- Work order
Your task is to copy the lines of the data below from the line holding "mug: present [1104,668,1143,711]" through the line holding "laptop: none [678,754,805,847]", inclusive, exactly and with nothing added.
**** Raw data
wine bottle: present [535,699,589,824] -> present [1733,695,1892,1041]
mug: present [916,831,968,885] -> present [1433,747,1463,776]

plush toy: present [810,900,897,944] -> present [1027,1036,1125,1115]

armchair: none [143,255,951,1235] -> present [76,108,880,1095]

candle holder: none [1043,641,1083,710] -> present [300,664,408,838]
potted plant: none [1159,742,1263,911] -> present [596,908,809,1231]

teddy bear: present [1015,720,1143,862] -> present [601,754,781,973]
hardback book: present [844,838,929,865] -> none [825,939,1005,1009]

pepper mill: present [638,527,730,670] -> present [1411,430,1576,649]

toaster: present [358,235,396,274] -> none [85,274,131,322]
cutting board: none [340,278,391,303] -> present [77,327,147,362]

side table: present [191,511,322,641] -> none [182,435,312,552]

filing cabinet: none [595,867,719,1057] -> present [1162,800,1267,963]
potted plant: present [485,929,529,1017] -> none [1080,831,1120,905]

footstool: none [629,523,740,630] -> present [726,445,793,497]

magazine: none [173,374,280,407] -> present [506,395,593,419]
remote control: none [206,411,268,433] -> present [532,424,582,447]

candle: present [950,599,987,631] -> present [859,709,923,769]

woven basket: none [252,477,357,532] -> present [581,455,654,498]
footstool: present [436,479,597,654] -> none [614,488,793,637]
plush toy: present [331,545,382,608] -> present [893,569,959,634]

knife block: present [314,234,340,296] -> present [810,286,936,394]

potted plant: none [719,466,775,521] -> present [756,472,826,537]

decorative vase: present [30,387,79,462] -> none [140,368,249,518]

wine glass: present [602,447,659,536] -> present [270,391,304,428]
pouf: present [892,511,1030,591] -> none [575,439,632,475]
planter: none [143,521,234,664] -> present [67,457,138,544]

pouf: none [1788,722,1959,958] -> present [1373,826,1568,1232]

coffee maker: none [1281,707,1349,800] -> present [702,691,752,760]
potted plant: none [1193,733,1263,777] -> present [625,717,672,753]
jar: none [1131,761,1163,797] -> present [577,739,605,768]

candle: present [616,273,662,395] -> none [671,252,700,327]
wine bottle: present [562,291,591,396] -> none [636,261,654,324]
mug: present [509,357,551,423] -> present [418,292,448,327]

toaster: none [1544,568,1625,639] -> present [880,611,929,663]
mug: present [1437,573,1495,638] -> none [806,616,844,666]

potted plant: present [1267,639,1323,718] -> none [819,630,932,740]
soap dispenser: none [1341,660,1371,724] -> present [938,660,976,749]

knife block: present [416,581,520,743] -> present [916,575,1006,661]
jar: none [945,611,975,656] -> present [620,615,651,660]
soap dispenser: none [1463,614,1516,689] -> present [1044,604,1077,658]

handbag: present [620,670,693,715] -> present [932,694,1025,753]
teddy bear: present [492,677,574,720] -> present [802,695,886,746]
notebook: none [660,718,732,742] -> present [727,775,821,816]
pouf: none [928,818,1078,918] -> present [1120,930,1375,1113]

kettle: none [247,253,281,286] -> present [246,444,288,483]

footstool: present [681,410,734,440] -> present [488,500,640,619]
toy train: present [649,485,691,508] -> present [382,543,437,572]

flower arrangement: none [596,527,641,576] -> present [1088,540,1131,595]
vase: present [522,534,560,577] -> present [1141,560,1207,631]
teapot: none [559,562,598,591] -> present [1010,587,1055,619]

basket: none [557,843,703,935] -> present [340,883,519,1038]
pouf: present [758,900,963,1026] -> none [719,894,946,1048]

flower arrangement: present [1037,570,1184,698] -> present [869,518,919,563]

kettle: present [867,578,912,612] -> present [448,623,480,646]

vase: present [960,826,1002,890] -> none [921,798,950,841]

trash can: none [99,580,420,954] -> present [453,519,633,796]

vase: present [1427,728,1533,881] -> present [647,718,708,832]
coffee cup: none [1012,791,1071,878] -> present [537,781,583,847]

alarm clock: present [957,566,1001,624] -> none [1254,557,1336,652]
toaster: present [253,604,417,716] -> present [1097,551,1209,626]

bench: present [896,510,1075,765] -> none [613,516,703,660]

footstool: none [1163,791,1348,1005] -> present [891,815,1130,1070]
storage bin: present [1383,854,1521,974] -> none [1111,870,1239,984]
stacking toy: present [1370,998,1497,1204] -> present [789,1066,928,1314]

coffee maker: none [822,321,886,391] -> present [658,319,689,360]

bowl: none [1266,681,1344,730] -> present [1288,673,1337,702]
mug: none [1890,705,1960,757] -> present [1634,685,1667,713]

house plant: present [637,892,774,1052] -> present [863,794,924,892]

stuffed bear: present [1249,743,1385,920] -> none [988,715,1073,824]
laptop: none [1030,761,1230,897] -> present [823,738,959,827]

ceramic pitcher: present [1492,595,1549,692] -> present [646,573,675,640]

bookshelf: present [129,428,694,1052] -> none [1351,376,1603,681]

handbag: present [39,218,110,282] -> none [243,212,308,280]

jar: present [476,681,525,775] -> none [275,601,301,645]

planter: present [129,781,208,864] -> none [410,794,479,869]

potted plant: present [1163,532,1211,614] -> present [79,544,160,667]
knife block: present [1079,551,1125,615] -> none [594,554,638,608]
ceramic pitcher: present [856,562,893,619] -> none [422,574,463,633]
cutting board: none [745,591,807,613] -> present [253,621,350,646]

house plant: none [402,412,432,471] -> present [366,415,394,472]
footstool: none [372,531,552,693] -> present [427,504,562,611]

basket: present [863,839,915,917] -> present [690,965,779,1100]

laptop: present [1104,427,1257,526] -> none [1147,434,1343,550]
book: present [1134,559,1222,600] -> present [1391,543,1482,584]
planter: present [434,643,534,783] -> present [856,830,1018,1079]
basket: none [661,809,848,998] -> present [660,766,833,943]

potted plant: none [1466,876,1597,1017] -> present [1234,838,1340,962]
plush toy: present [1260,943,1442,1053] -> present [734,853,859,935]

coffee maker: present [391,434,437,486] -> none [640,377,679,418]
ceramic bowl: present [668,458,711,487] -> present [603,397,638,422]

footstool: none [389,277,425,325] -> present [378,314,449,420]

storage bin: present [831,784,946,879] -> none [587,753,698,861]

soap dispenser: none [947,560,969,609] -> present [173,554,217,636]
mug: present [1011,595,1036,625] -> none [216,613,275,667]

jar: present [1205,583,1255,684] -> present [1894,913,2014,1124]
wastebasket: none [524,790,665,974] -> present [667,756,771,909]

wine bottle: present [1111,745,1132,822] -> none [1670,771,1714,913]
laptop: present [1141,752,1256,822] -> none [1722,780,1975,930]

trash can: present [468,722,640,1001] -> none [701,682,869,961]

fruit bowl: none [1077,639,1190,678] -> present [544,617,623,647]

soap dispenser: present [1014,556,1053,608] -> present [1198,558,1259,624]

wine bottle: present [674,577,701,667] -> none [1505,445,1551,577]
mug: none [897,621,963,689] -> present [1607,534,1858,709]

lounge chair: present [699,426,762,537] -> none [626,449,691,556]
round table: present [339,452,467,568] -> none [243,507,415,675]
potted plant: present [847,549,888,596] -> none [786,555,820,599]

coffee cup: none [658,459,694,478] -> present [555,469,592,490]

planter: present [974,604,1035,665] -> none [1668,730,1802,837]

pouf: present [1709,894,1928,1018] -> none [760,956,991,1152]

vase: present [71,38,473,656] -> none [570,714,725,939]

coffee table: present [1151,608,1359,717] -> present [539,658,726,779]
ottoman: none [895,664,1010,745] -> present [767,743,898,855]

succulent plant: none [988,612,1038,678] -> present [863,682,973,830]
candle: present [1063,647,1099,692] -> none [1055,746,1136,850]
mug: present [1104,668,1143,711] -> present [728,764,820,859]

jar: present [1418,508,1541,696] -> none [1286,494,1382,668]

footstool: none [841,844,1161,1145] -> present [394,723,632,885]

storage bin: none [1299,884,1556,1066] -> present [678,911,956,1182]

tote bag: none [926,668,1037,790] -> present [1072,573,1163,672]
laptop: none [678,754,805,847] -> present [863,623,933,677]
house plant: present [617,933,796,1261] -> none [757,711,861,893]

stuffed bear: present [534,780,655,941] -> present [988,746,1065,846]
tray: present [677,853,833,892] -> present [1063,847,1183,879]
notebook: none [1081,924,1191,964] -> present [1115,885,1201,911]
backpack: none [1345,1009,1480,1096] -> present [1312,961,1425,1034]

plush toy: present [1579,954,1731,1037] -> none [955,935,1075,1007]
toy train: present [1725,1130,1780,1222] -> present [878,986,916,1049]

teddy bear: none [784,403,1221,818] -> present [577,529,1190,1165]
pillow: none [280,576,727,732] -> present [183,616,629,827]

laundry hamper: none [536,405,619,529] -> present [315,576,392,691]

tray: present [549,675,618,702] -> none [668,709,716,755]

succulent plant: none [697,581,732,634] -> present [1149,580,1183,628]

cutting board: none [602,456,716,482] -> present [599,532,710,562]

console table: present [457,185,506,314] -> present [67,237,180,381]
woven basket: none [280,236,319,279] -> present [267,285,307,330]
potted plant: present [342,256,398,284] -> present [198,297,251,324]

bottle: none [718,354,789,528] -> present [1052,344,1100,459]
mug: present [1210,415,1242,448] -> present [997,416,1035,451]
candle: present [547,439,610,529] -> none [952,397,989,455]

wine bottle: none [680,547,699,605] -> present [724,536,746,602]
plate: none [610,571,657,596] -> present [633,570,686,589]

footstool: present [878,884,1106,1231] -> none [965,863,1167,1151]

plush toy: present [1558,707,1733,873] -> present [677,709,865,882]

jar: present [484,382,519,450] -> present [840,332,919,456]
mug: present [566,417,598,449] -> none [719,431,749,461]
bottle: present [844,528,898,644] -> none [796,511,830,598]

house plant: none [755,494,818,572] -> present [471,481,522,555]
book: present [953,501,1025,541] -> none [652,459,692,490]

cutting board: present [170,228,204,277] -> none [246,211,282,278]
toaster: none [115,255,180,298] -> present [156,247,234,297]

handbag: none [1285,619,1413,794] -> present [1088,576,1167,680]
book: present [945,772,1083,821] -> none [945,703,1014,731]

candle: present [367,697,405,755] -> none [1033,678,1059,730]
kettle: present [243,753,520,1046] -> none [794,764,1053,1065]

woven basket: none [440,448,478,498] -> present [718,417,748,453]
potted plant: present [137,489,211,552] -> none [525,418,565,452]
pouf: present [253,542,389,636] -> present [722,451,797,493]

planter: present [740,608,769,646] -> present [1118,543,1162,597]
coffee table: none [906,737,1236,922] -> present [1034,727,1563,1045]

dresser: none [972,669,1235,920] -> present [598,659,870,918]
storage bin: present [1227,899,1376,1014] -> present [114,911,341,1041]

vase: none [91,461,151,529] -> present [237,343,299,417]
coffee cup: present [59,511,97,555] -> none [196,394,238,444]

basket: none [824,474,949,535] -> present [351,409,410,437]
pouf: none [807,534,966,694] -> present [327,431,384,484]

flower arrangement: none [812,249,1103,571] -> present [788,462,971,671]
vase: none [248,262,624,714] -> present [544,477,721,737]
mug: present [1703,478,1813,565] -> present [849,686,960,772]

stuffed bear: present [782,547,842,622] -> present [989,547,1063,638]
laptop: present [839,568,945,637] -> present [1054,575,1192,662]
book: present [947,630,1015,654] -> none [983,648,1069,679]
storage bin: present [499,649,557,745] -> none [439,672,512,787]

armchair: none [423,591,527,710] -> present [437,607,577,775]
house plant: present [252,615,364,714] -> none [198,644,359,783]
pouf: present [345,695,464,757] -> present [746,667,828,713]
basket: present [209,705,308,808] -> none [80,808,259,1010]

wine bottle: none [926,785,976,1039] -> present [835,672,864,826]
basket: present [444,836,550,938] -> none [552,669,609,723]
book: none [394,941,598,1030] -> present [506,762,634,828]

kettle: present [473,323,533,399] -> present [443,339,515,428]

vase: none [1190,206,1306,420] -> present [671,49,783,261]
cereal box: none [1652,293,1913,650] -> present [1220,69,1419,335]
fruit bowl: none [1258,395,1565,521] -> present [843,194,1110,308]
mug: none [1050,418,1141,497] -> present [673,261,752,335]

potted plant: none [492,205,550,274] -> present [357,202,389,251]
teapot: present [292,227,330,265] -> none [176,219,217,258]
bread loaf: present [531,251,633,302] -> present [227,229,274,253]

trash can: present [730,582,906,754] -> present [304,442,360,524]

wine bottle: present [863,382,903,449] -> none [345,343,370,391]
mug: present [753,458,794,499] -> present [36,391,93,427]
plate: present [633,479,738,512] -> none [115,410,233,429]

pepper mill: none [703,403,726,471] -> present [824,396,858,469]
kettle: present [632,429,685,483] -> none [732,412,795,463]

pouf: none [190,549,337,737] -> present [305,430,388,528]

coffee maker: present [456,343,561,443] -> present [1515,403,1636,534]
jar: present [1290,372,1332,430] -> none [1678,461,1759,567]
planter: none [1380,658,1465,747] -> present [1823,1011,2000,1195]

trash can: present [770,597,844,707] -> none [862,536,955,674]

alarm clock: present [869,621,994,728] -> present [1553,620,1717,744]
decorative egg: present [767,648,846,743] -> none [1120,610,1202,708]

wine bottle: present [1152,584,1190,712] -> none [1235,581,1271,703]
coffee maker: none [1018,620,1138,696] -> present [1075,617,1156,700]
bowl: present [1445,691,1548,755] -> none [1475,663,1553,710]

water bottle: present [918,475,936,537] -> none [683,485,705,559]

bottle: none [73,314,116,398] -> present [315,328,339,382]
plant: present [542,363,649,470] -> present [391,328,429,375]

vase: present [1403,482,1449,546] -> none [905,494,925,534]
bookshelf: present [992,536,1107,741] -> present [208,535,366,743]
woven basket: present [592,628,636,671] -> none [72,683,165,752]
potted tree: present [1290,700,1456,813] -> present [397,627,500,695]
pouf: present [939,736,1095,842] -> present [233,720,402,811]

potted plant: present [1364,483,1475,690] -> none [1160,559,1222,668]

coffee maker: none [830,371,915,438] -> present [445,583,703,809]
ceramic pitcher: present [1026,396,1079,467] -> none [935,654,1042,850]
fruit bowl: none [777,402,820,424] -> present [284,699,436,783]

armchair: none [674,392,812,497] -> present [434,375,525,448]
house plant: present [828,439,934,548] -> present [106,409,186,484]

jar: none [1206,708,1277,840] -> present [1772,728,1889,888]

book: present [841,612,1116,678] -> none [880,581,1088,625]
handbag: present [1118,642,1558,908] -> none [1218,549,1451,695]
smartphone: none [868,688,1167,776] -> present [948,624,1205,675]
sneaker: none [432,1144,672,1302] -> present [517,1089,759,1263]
********
- Response to the exercise
mug: present [1104,668,1143,711] -> present [728,764,820,859]

jar: present [1418,508,1541,696] -> none [1286,494,1382,668]

footstool: none [841,844,1161,1145] -> present [394,723,632,885]

storage bin: none [1299,884,1556,1066] -> present [678,911,956,1182]

tote bag: none [926,668,1037,790] -> present [1072,573,1163,672]
laptop: none [678,754,805,847] -> present [863,623,933,677]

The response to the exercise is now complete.